Games

SIMchronicity

An all-new Sim City is dropping in a couple of weeks, so I figure I better get my affairs in order and say goodbye to friends and loved ones before it claims my life. I’ve played games in the Sim franchise since the day I got my first computer, from the original, all the way up through The Sims 2. I guess there’s just something about having nearly-limitless power to shape and control the lives of other (virtual) human beings that really lights my fire. I figure it’s only a matter of time before Dr. Killinger floats through the door with his Magical Murder Bag and tells me I was really meant to be a supervillain.
····················
● **SHORT EXERCISE 1**:
Say whether each statement agrees with the SIMchronicity post, answering yes or no and quoting the deciding words from the post: (a) the writer has played Sim games since getting a first computer; (b) the new Sim City is already out; (c) the writer has played the series up through The Sims 3.
● **SHORT EXERCISE 2**:
Please reproduce the SIMchronicity post from "An all-new Sim" up to and including "be a supervillain.".
None of the data is needed.

● **STORED ROWS**:
····················
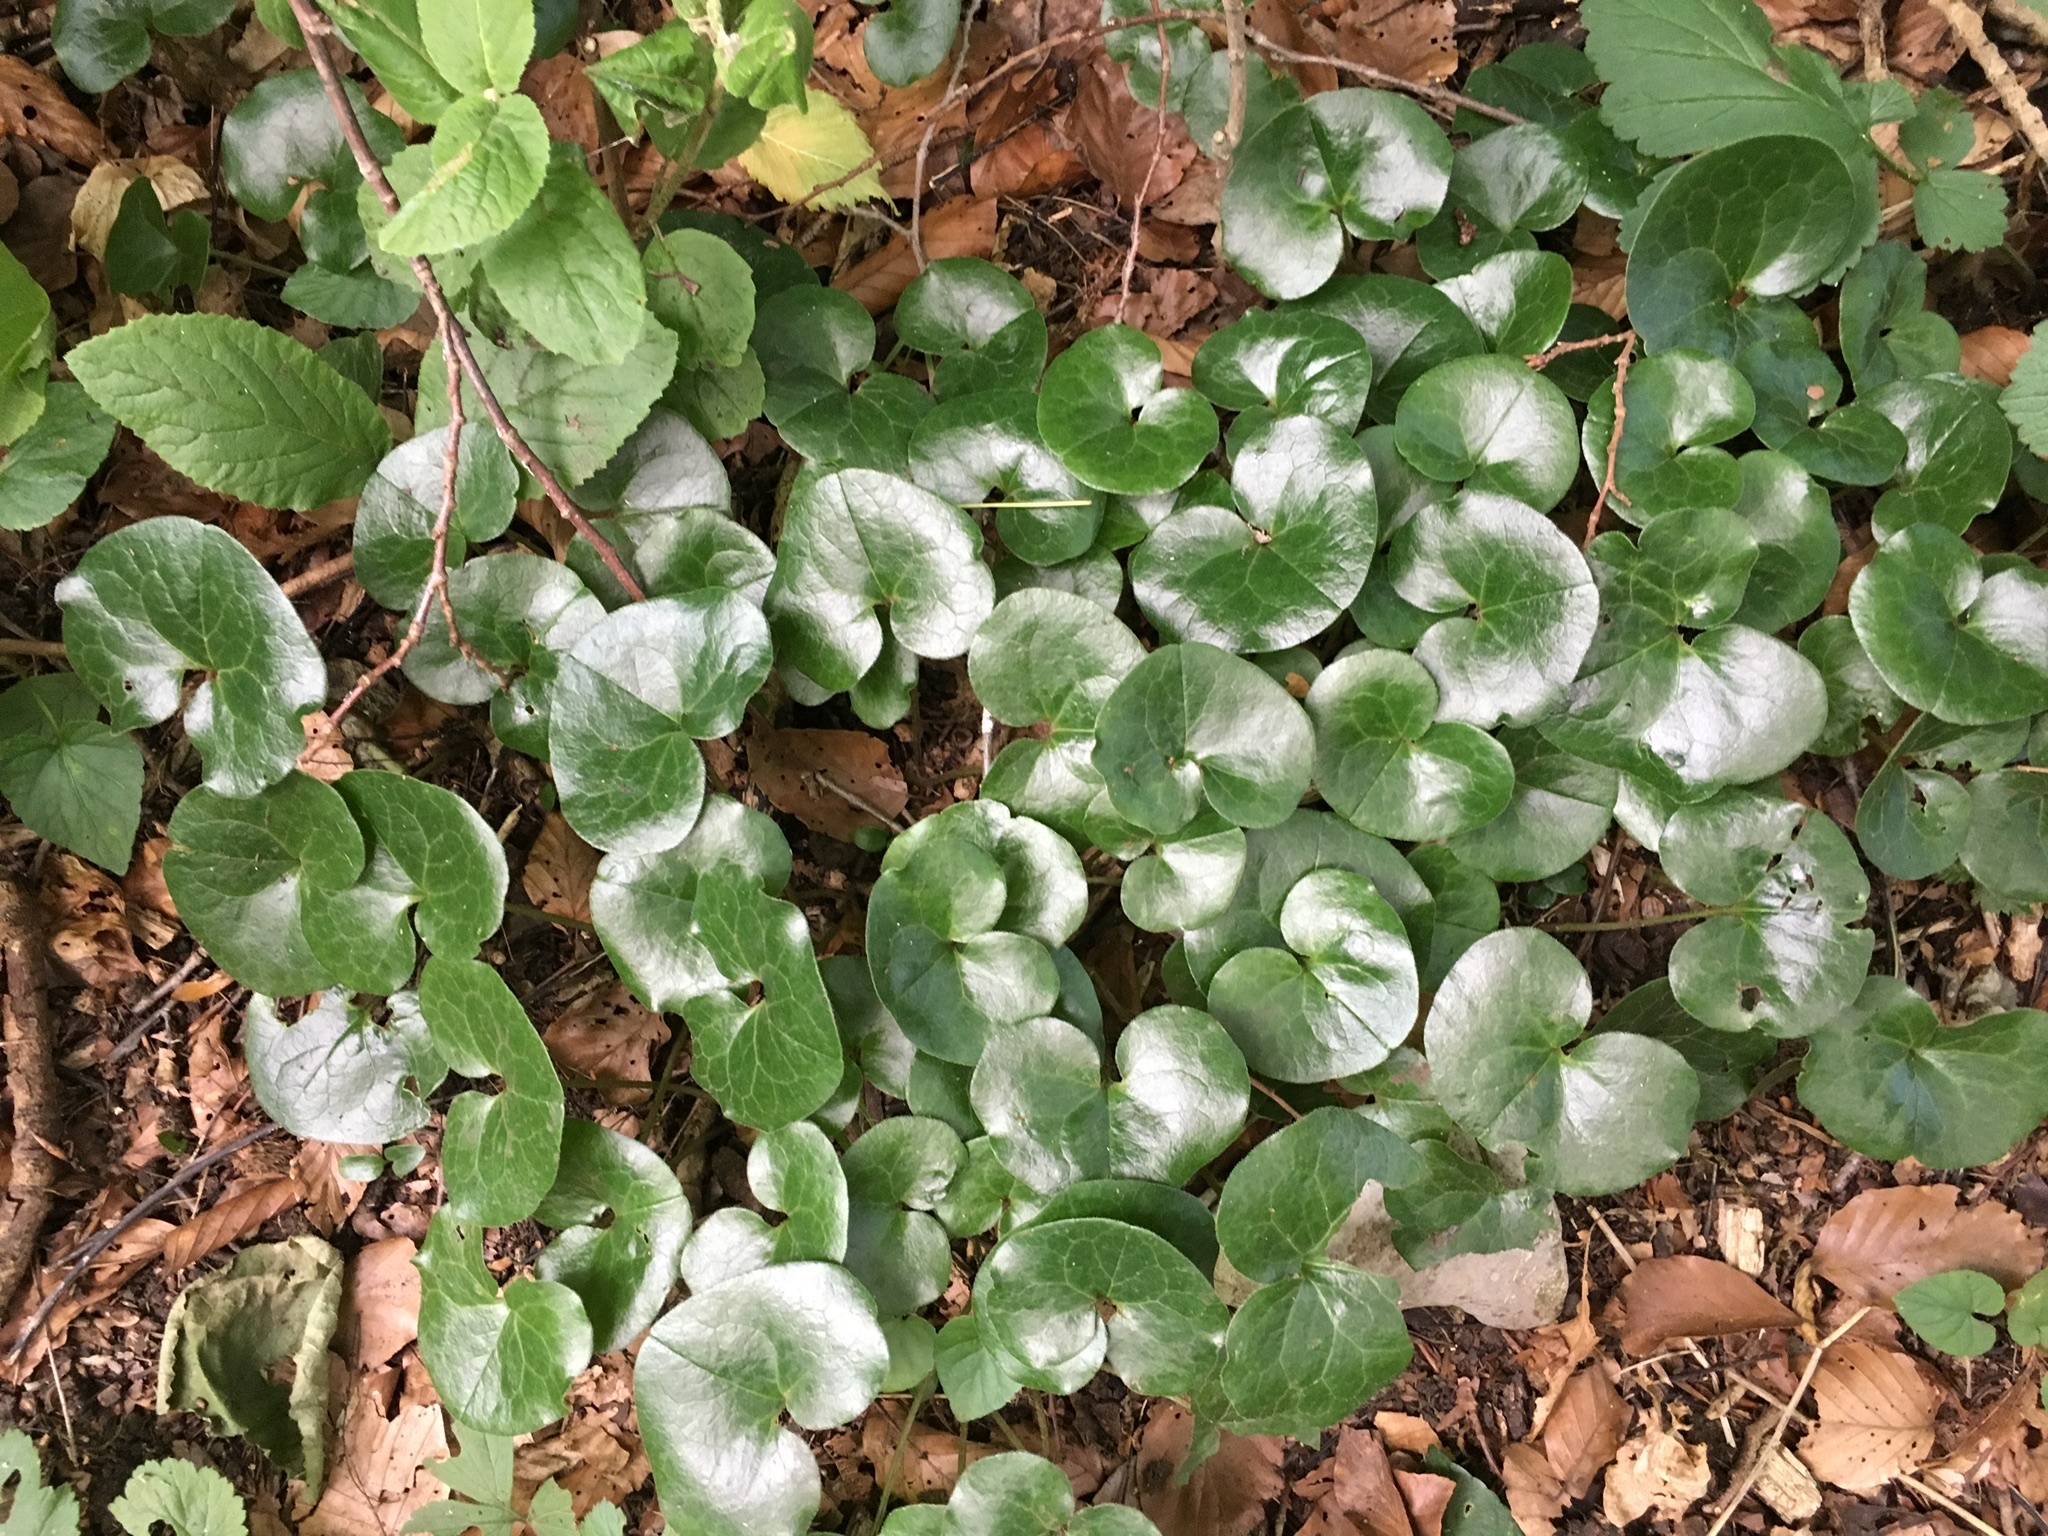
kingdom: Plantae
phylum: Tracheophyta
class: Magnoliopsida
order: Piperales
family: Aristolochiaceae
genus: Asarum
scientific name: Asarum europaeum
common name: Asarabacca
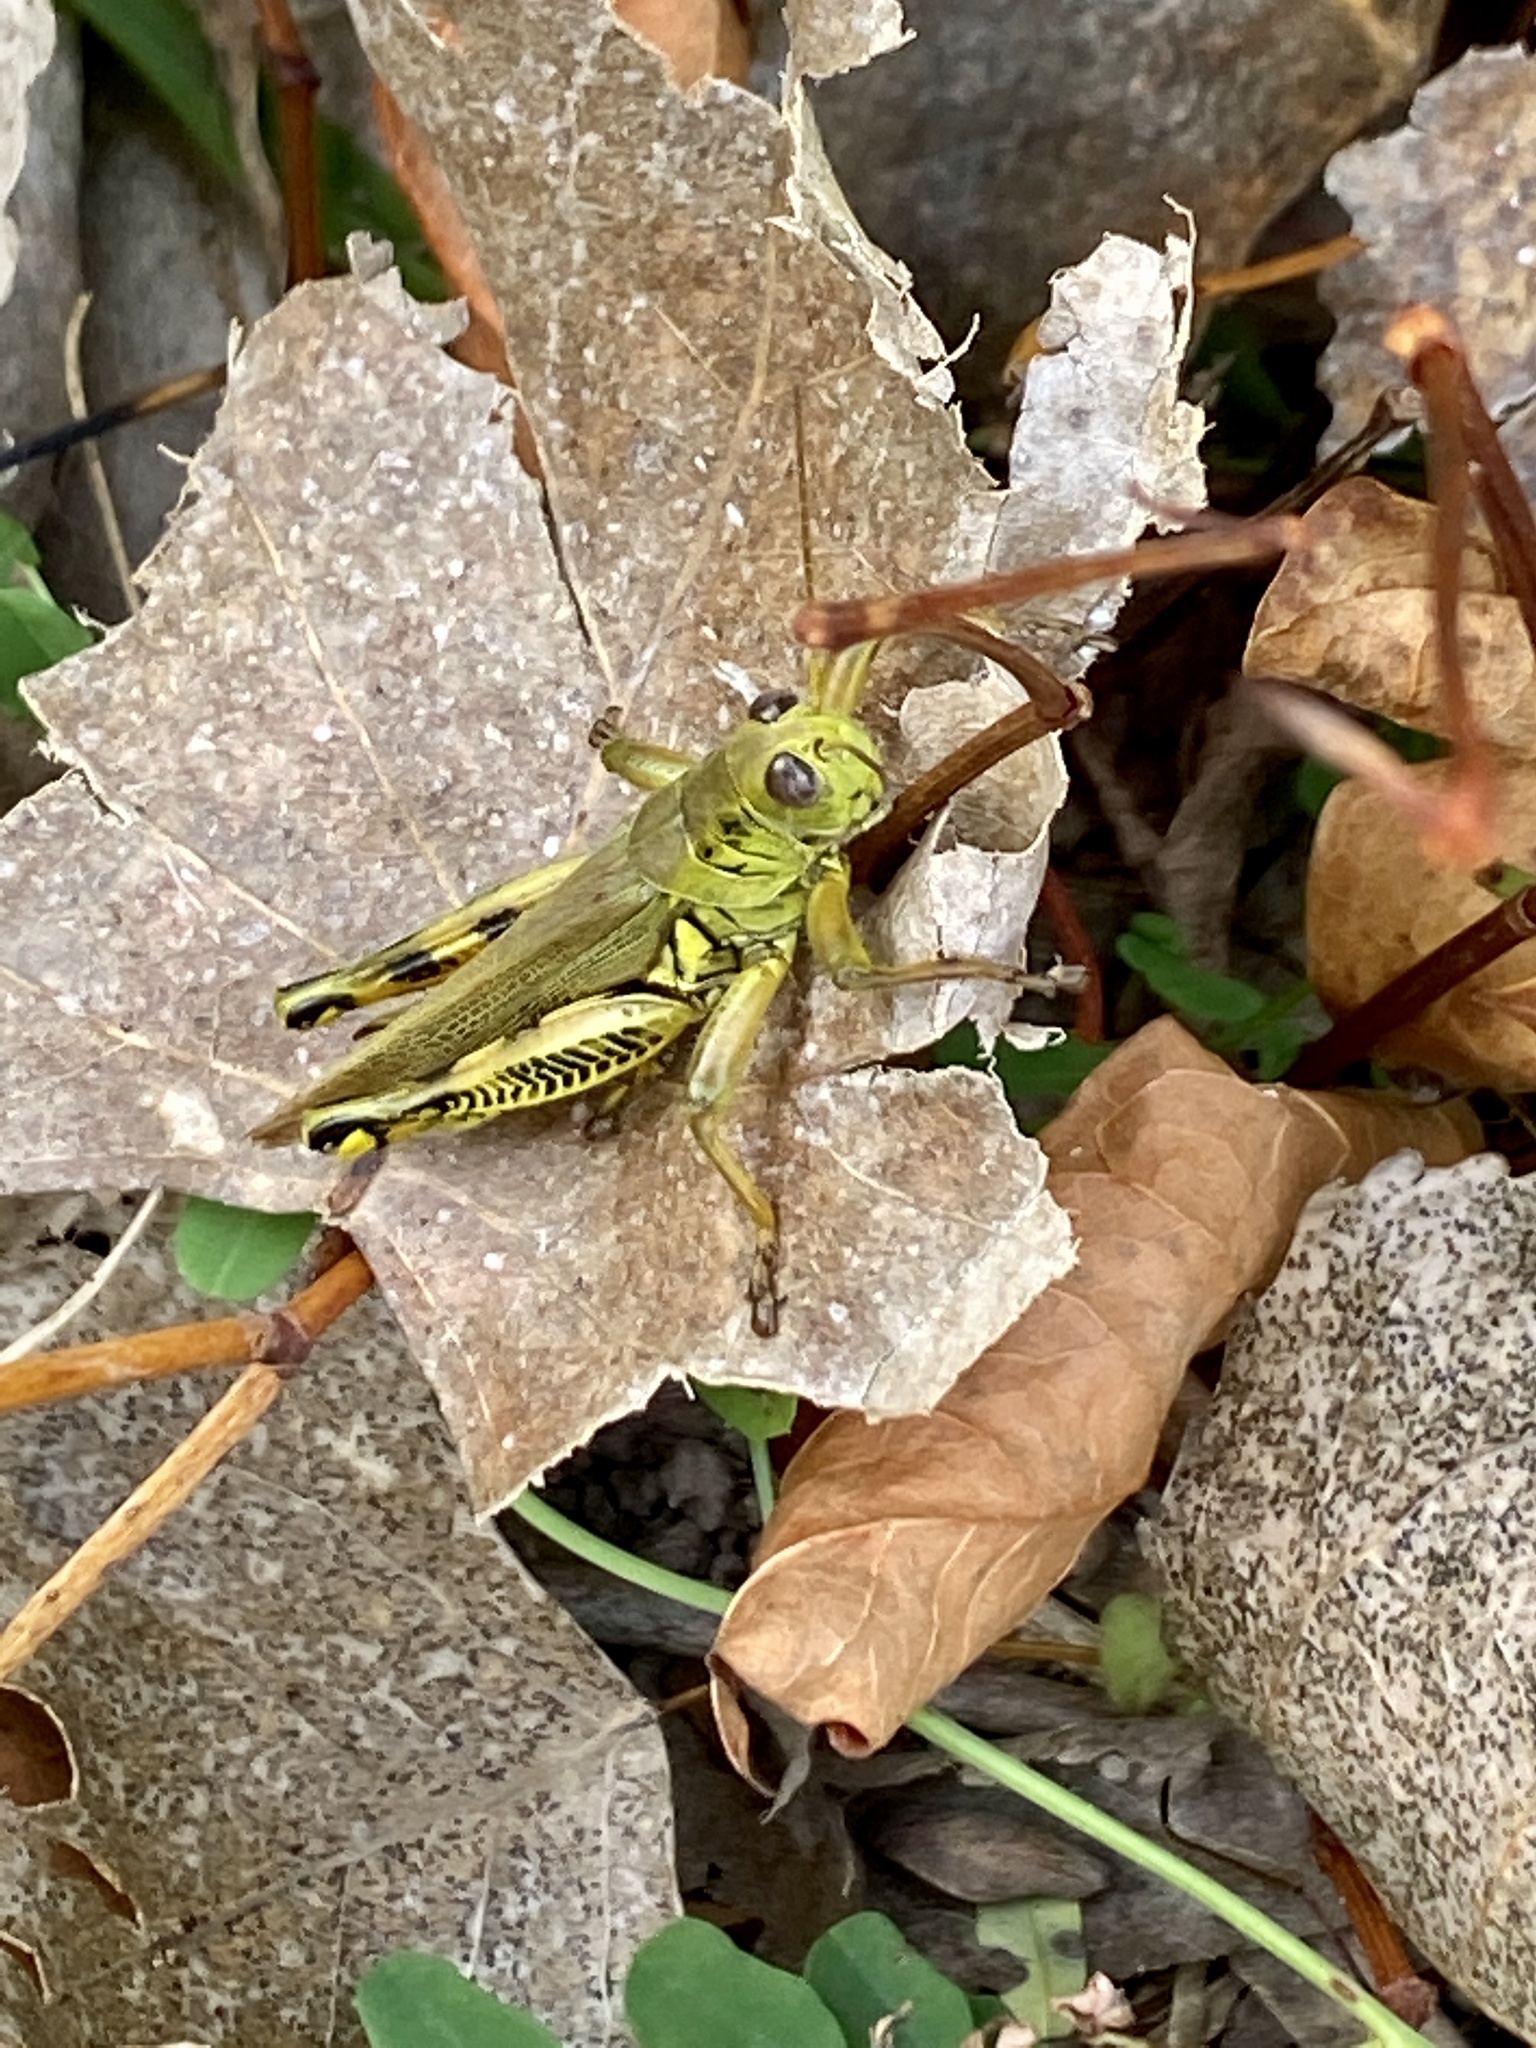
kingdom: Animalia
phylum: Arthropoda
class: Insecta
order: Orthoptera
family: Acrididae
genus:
····················
● **TASK ANSWER 1**:
(a) Yes: "I’ve played games in the Sim franchise since the day I got my first computer"
(b) No: "An all-new Sim City is dropping in a couple of weeks"
(c) No: "all the way up through The Sims 2"

● **TASK ANSWER 2**:
An all-new Sim City is dropping in a couple of weeks, so I figure I better get my affairs in order and say goodbye to friends and loved ones before it claims my life. I’ve played games in the Sim franchise since the day I got my first computer, from the original, all the way up through The Sims 2. I guess there’s just something about having nearly-limitless power to shape and control the lives of other (virtual) human beings that really lights my fire. I figure it’s only a matter of time before Dr. Killinger floats through the door with his Magical Murder Bag and tells me I was really meant to be a supervillain.